Colorectal cancer is a common malignancy associated with substantial morbidity and often leads to death. It would be nice to have a single preferred imaging study for diagnosis and workup of colorectal cancer, yet even with advances of modern imaging such a single imaging modality is not universally accepted.
Currently, imaging of colorectal cancer can be divided into either the investigation of a possible colon cancer or the workup of a known colon cancer which has already been diagnosed, usually by colonoscopy.
Let’s first look into imaging of a possible colon cancer. This usually will involve a CT examination of the abdomen and pelvis for symptoms such as abdominal pain, bloating, change in bowel habits or blood in the stool. Symptoms may be nonspecific in that myriad other disorders of the internal abdomen and pelvis can be associated with similar problems. In these cases, the detection of a colon cancer depends in large part on the size of the lesion. Considering that cancer may present at the earliest stage as a polyp, at times less than 1 cm in size, the detection of an early-stage tumor may only approach 50% at best with standard barium oral contrast CT.
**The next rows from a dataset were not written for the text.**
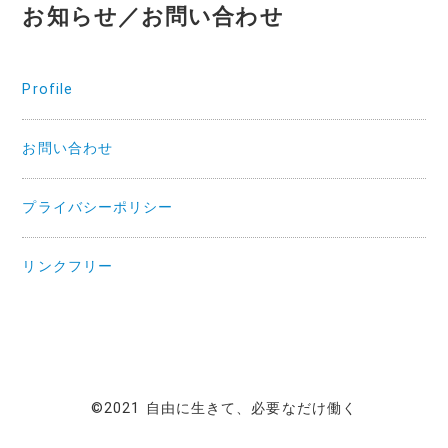
お知らせ／お問い合わせ
Profile
お問い合わせ
プライバシーポリシー
リンクフリー
©2021 自由に生きて、必要なだけ働く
As disease progresses, there will be a stage of focal colon wall thickening often followed by narrowing of the colon lumen. Finally, as disease progresses further, there may be a well-defined mass. CT detection rates increase as disease becomes more severe but still may only approach 80%. A dedicated CT screen exam called CT Colonography, or virtual colonoscopy, has a much higher colon cancer detection rate as a screening exam than does a barium enema. CT Colonography can approach optical colonoscopy for lesion detection. A feature of CT Colonography is that it is considered less invasive than colonoscopy; a limitation is that if it does detect a lesion, the patient will still then need to undergo the colonoscopy for tissue biopsy for diagnosis/lesion removal.
CT imaging plays an important role as a staging tool in the workup of already diagnosed colon cancer, comparable to MRI. CT can detect the spread of disease beyond the colon wall, can evaluate for the spread of disease to regional or distant lymph nodes, and can be used to assess the spread to other body organs as metastatic disease. Many surgeons prefer CT imaging for staging prior to colon cancer surgery. Both CT and MRI have limitations in evaluation of lymph nodes in that only the size of a node is assessed. While enlarged nodes are more likely to harbor spread of disease, there can be enlarged lymph nodes that are not involved with tumor, just as there can be small lymph nodes thought to be ‘normal’ size which do contain microscopic disease. This is a major reason for increased use of a functional imaging exam known as PET/CT in the workup of colorectal cancer to evaluate increased cellular metabolism of a labeled sugar compound to evaluate extent of disease spread either regional or to distant organs such as liver.
To summarize, CT continues to detect many unsuspected carcinomas. The high-resolution multidetector CT at Gastro Health Imaging provides excellent detail for colon imaging. Your Gastro Health physician has access to the full armamentarium of imaging studies available to best workup your presenting signs and symptoms, some of which can be associated with colon and rectal cancer. Even with significant imaging advancements in recent years, there is still not a single imaging study to accomplish both colon screening and workup of a potentially detected mass. Therefore, most would agree colonoscopy remains the gold standard in diagnosis of colorectal cancer.